According to the Electrical Chief at the Greater Tzaneen Municipality, Sam Lelope, the rumours that there were not enough vehicles for the technicians to attend to numerous faults on the power grid this past week, were not true. Large parts of Tzaneen, Letsitele and Haenertsburg were left without power on Monday and Tuesday after Eskom’s area-wide shut down on Sunday for maintenance.

Sunday’s scheduled outage commenced at 06:00 and was meant to be restored by 18:00 but the lights were back on at 18:15, much to the delight of all residents. That joy was short lived however as not 20 minutes later the power was out again. It came back on 20 minutes or so after that and went off again less than 10 minutes later. This continued until just after 19:00 that evening before it appeared as though the grid had been stabilized.

Monday and Tuesday saw outages in various suburbs with technicians tending to cable faults. When no feedback was given to the residents on the progress of their fault repairs after hours without power on Tuesday, Ward Councillor Chrizelle Dreyer and PR Councillor André Moss, contacted the control room after failing on numerous attempts to reach any of the electrical department’s management on any of their listed numbers.

When the control room could not be reached on the landline, the councillors contacted the technicians on their listed numbers who then informed them that there were not enough vehicles for them to tend to all the faults in some of the areas. Some residents were told the same when they too contacted the technicians.

Reportedly one of the vehicles was in the Politsi area, one vehicle was in the Letsitele area, another vehicle was in Tzaneen town whilst another was tending to a fault in Lushof. The technicians also claimed that there were vehicles parked at a local car dealership service department, which had already been serviced, but not delivered due to payment not having been made.

This meant that of the seven vehicles available to the technical team, only four were in operation.

Councillor Dreyer then drove to the GTM offices to speak to the acting municipal manager Alec Nkuna. Nkuna was not available, but his secretary contacted Sam Lelope, the director of electrical engineering services who then called Dreyer a short while later.

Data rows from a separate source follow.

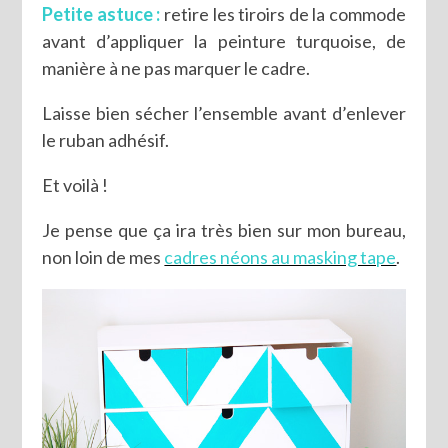
Petite astuce :
retire les tiroirs de la commode
avant d’appliquer la peinture turquoise, de
manière à ne pas marquer le cadre.
Laisse bien sécher l’ensemble avant d’enlever
le ruban adhésif.
Et voilà !
Je pense que ça ira très bien sur mon bureau,
non loin de mes
cadres néons au masking tape
.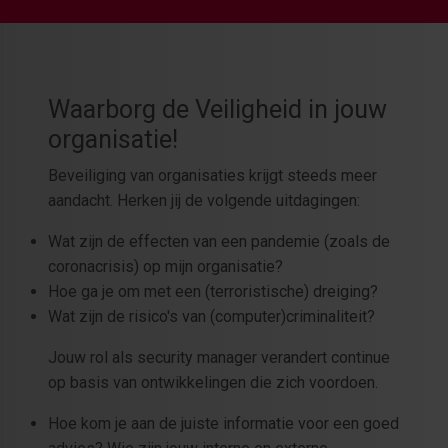
Waarborg de Veiligheid in jouw
organisatie!
Beveiliging van organisaties krijgt steeds meer
aandacht. Herken jij de volgende uitdagingen:
Wat zijn de effecten van een pandemie (zoals de
coronacrisis) op mijn organisatie?
Hoe ga je om met een (terroristische) dreiging?
Wat zijn de risico's van (computer)criminaliteit?
Jouw rol als security manager verandert continue
op basis van ontwikkelingen die zich voordoen.
Hoe kom je aan de juiste informatie voor een goed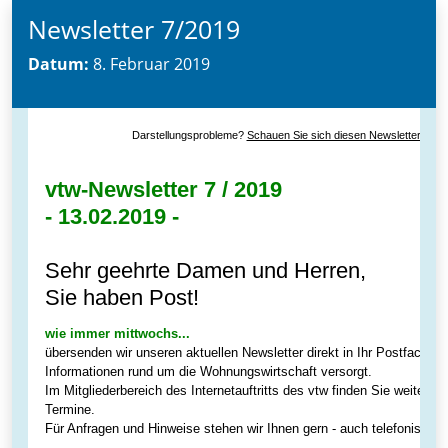
Newsletter 7/2019
Datum:
8. Februar 2019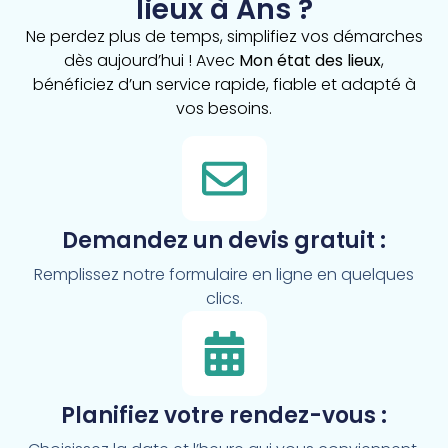
lieux à Ans ?
Ne perdez plus de temps, simplifiez vos démarches
dès aujourd’hui ! Avec
Mon état des lieux
,
bénéficiez d’un service rapide, fiable et adapté à
vos besoins.
Demandez un devis gratuit :
Remplissez notre formulaire en ligne en quelques
clics.
Planifiez votre rendez-vous :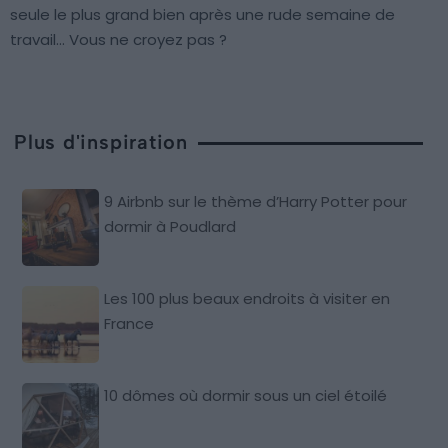
seule le plus grand bien après une rude semaine de
travail… Vous ne croyez pas ?
Plus d'inspiration
9 Airbnb sur le thème d’Harry Potter pour
dormir à Poudlard
Les 100 plus beaux endroits à visiter en
France
10 dômes où dormir sous un ciel étoilé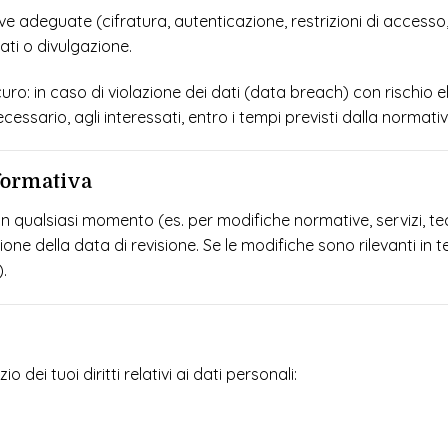
e adeguate (cifratura, autenticazione, restrizioni di accesso
ati o divulgazione.
o: in caso di violazione dei dati (data breach) con rischio elev
essario, agli interessati, entro i tempi previsti dalla normativ
nformativa
 qualsiasi momento (es. per modifiche normative, servizi, te
della data di revisione. Se le modifiche sono rilevanti in termin
.
 dei tuoi diritti relativi ai dati personali: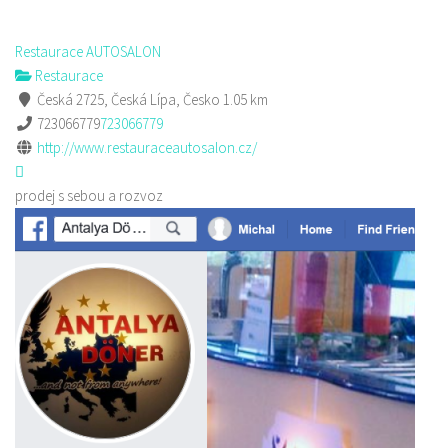
Restaurace AUTOSALON
Restaurace
Česká 2725, Česká Lípa, Česko
1.05 km
723066779
723066779
http://www.restauraceautosalon.cz/
prodej s sebou a rozvoz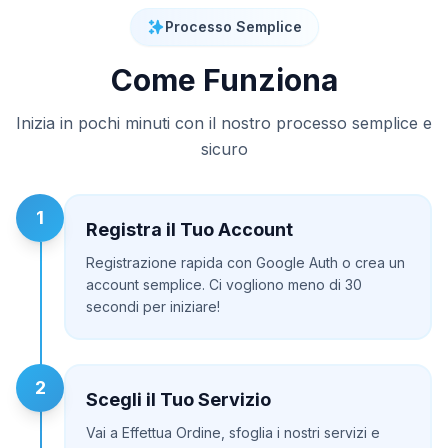
Processo Semplice
Come Funziona
Inizia in pochi minuti con il nostro processo semplice e
sicuro
1
Registra il Tuo Account
Registrazione rapida con Google Auth o crea un
account semplice. Ci vogliono meno di 30
secondi per iniziare!
2
Scegli il Tuo Servizio
Vai a Effettua Ordine, sfoglia i nostri servizi e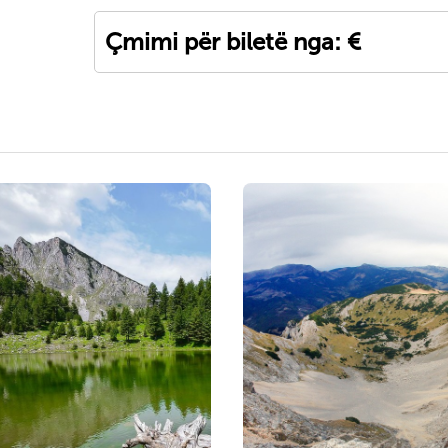
Çmimi për biletë nga: €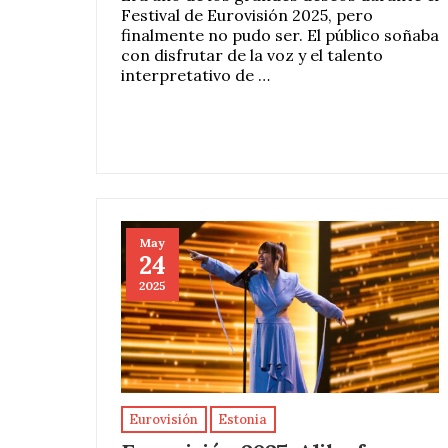
Festival de Eurovisión 2025, pero
finalmente no pudo ser. El público soñaba
con disfrutar de la voz y el talento
interpretativo de …
May
24
2025
Eurovisión
Estonia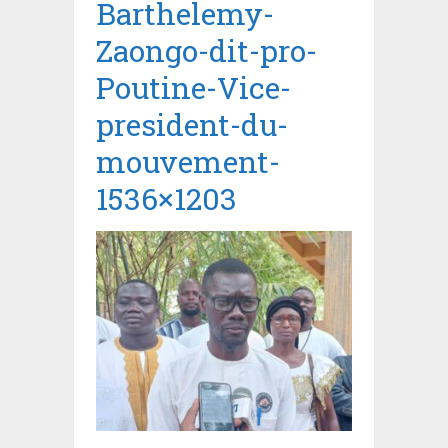
Barthelemy-
Zaongo-dit-pro-
Poutine-Vice-
president-du-
mouvement-
1536×1203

Lelope denied that there were not enough vehicles for his technicians and said that it was merely a rumour that two vehicles were awaiting payment at a local workshop. He said that there were seven working vehicles available for his team to do their work. He agreed that communication between the control room and the community members was lacking and that they would have to find an easier way to improve communication between the GTM and their clients.

In the meantime, Bulletin sent an inquiry to the spokesperson of the GTM, Vutivi Makhubele. “There are two GTM vehicles at BB Motors, of which one awaits authorisation to be released by the service provider because the vehicle is still under warranty and the municipality is not liable for the payment,” she said in her response. “The other vehicle awaits an order which is currently being processed by finance, this is a supply chain procedure that the municipality is required to follow before affecting payments.”

Does this mean that the report Lelope claimed he was reading whilst speaking to the councillor was factually incorrect, or perhaps outdated? Or is the chief of the electrical department out of touch with what is truly going on in his department? Residents are hot under the collars because of his reluctance to engage them on any of the issues personally, and his refusal to become involved on any of the fault reporting groups.

Bulletin has on numerous occasions in the past attempted to interview Lelope, but each time we have been denied an interview and our questions are directed to the spokesperson.